------ Material for this task ------

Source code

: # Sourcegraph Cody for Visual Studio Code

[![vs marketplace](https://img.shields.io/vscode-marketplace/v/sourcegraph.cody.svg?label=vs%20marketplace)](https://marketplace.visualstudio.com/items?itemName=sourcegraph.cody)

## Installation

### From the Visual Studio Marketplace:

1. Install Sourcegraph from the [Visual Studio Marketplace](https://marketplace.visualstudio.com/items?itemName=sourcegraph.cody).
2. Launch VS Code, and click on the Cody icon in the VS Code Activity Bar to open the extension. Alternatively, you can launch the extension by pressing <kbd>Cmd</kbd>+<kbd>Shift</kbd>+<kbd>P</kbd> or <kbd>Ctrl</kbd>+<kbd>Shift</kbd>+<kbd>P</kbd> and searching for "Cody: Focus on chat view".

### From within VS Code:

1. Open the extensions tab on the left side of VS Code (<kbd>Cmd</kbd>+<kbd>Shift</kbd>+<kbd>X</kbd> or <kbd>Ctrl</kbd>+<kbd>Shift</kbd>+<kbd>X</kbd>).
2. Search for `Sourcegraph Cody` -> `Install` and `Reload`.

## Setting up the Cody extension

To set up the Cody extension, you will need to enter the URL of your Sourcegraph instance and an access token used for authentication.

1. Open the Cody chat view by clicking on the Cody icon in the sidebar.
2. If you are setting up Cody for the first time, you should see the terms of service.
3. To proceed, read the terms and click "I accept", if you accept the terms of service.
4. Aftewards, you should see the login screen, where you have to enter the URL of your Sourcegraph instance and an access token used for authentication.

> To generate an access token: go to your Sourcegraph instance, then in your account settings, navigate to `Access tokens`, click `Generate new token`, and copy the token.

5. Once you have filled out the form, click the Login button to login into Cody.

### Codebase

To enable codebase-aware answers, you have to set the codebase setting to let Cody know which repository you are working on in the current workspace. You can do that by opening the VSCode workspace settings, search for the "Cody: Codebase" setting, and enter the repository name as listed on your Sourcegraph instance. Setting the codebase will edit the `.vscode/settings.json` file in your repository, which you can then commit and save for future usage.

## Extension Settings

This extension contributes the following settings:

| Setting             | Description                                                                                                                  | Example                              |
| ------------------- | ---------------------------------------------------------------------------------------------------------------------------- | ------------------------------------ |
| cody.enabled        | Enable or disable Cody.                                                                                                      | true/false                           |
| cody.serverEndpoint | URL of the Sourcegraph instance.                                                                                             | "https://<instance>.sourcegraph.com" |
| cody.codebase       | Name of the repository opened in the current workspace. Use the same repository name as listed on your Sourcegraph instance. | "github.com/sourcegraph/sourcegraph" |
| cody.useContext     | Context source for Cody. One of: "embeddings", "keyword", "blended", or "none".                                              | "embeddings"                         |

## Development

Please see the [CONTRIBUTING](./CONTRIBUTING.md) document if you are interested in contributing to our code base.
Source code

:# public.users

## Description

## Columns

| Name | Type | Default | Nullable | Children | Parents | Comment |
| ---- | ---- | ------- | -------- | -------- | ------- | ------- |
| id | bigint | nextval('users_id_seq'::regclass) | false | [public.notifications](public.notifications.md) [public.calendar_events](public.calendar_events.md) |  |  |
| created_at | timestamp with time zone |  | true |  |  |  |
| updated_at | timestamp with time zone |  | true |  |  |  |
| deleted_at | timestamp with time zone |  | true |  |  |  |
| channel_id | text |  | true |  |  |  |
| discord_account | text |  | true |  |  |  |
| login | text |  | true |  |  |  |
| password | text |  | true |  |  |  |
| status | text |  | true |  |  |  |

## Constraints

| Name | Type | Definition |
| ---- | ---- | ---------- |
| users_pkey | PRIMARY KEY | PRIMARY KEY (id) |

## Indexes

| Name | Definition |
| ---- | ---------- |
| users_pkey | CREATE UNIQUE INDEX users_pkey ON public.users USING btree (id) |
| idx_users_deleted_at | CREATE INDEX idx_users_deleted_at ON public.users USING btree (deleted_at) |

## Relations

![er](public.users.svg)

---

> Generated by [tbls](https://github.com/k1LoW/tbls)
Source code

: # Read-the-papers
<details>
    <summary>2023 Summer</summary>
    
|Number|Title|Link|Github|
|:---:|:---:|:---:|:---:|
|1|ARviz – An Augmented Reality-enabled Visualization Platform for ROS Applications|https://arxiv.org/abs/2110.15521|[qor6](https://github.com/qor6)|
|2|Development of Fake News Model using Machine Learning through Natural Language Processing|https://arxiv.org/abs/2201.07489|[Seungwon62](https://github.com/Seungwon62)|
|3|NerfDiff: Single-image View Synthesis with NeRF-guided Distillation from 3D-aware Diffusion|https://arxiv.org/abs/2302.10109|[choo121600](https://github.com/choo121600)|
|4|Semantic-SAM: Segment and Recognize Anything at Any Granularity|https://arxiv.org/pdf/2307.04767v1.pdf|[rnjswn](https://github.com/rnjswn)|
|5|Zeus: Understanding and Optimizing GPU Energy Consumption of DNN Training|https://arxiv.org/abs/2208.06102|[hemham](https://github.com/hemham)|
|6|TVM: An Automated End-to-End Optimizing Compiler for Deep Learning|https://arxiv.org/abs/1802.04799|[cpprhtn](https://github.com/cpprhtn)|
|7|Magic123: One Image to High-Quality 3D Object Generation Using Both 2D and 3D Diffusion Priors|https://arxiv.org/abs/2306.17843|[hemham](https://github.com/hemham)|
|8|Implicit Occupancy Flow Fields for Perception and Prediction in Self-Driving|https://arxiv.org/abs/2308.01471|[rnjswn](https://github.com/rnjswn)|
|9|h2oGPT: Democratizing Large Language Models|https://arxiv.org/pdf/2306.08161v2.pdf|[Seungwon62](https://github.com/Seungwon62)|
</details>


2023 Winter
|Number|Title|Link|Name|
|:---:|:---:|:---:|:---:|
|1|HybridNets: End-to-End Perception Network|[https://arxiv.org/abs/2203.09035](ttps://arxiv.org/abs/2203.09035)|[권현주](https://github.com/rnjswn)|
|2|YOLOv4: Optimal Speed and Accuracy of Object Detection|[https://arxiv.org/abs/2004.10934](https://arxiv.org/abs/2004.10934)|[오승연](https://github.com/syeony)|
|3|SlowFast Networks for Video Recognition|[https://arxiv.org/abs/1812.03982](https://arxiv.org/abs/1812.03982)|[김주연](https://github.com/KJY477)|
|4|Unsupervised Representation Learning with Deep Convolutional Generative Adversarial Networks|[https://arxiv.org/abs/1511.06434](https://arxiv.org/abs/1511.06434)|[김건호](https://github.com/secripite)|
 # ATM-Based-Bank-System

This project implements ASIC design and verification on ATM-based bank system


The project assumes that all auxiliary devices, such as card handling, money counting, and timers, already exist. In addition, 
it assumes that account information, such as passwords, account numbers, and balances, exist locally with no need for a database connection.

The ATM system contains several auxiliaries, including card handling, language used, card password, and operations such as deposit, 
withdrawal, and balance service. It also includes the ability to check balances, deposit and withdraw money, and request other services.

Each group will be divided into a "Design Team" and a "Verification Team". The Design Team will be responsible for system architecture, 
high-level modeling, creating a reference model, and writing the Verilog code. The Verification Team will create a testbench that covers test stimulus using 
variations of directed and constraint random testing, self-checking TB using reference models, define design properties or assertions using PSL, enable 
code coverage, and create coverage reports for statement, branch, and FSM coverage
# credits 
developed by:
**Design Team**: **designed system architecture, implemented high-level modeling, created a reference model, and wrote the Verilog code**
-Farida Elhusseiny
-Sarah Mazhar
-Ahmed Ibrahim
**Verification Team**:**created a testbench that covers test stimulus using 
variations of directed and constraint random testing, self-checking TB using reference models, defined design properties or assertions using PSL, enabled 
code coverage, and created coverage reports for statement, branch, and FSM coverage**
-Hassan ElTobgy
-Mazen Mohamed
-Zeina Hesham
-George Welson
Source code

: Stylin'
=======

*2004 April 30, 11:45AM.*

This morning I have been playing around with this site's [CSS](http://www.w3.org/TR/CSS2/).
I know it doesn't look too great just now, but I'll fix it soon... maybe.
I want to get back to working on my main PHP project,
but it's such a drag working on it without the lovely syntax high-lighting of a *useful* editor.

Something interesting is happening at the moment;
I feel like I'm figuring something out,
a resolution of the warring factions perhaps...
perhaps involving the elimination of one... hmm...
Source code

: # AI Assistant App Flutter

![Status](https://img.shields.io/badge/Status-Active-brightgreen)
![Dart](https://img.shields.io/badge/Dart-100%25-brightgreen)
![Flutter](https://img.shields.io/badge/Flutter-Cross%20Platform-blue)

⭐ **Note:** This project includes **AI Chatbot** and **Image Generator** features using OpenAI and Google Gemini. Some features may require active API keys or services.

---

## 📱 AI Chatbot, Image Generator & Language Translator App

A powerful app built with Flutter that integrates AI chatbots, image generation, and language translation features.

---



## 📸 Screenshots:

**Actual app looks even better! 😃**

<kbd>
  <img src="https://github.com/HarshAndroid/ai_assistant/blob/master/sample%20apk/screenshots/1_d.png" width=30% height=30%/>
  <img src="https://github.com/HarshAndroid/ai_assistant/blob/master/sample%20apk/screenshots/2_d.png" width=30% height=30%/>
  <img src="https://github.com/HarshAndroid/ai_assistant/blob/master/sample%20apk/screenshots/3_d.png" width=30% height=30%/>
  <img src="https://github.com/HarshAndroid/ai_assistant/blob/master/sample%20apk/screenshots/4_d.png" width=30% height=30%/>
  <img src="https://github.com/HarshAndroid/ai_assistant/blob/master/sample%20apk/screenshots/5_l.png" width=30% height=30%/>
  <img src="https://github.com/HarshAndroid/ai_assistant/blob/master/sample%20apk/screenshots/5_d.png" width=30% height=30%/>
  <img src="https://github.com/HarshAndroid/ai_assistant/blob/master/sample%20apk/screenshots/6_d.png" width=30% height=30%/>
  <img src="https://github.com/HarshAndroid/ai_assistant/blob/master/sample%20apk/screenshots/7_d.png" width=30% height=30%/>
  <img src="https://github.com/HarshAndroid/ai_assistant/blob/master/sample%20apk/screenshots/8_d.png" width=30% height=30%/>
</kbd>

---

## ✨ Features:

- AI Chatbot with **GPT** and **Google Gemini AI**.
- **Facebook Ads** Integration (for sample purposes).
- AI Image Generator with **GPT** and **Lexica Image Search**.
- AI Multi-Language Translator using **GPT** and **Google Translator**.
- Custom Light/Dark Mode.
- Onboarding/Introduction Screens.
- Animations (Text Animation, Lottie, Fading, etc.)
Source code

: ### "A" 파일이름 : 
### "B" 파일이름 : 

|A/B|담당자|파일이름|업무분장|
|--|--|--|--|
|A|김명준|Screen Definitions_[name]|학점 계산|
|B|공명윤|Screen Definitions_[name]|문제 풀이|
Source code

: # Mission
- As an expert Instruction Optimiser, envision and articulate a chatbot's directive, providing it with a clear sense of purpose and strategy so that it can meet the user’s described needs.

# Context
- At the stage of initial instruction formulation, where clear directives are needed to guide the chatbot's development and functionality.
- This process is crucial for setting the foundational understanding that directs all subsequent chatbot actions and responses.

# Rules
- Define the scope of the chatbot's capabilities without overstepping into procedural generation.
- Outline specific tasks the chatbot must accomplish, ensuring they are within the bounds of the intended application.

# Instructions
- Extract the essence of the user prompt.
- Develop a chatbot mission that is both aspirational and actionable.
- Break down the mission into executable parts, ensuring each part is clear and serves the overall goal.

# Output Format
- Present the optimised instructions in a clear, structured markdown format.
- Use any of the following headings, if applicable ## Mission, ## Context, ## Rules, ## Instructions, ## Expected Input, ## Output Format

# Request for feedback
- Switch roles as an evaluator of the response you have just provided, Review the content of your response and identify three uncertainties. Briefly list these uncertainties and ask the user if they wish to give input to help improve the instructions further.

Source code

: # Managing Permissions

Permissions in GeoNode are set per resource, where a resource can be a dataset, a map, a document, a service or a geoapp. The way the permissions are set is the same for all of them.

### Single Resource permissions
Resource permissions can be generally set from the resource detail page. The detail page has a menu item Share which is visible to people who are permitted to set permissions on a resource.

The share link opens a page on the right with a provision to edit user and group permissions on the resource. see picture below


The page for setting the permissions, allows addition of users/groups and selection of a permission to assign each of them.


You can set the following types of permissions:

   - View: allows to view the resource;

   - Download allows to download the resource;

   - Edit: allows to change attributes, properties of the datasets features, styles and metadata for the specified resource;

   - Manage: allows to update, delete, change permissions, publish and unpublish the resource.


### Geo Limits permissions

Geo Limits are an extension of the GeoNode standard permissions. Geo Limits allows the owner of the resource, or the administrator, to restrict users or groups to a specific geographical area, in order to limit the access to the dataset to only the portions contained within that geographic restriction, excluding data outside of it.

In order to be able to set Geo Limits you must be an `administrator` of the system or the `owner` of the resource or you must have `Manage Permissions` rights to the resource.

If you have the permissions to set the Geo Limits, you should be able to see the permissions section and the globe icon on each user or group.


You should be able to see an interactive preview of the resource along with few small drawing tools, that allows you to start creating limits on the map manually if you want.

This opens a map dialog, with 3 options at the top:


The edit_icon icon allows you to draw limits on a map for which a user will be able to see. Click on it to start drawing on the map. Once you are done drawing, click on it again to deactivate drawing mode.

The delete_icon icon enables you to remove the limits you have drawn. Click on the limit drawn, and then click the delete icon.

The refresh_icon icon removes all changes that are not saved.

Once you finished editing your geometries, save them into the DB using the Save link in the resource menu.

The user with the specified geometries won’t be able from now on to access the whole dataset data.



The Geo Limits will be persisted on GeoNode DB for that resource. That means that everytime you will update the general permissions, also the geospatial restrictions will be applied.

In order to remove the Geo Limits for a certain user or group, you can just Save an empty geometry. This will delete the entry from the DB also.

------

Give as a JSON list of strings the lines starting at the line containing "Type | Definition |" and ending at the line containing "<summary>2023 Summer</summary>", one string per line, with blank lines omitted.

▶ **Solved exercise**:
[
  "| Name | Type | Definition |",
  "| ---- | ---- | ---------- |",
  "| users_pkey | PRIMARY KEY | PRIMARY KEY (id) |",
  "## Indexes",
  "| Name | Definition |",
  "| ---- | ---------- |",
  "| users_pkey | CREATE UNIQUE INDEX users_pkey ON public.users USING btree (id) |",
  "| idx_users_deleted_at | CREATE INDEX idx_users_deleted_at ON public.users USING btree (deleted_at) |",
  "## Relations",
  "![er](public.users.svg)",
  "---",
  "> Generated by [tbls](https://github.com/k1LoW/tbls)",
  "Source code",
  ": # Read-the-papers",
  "<details>",
  "    <summary>2023 Summer</summary>"
]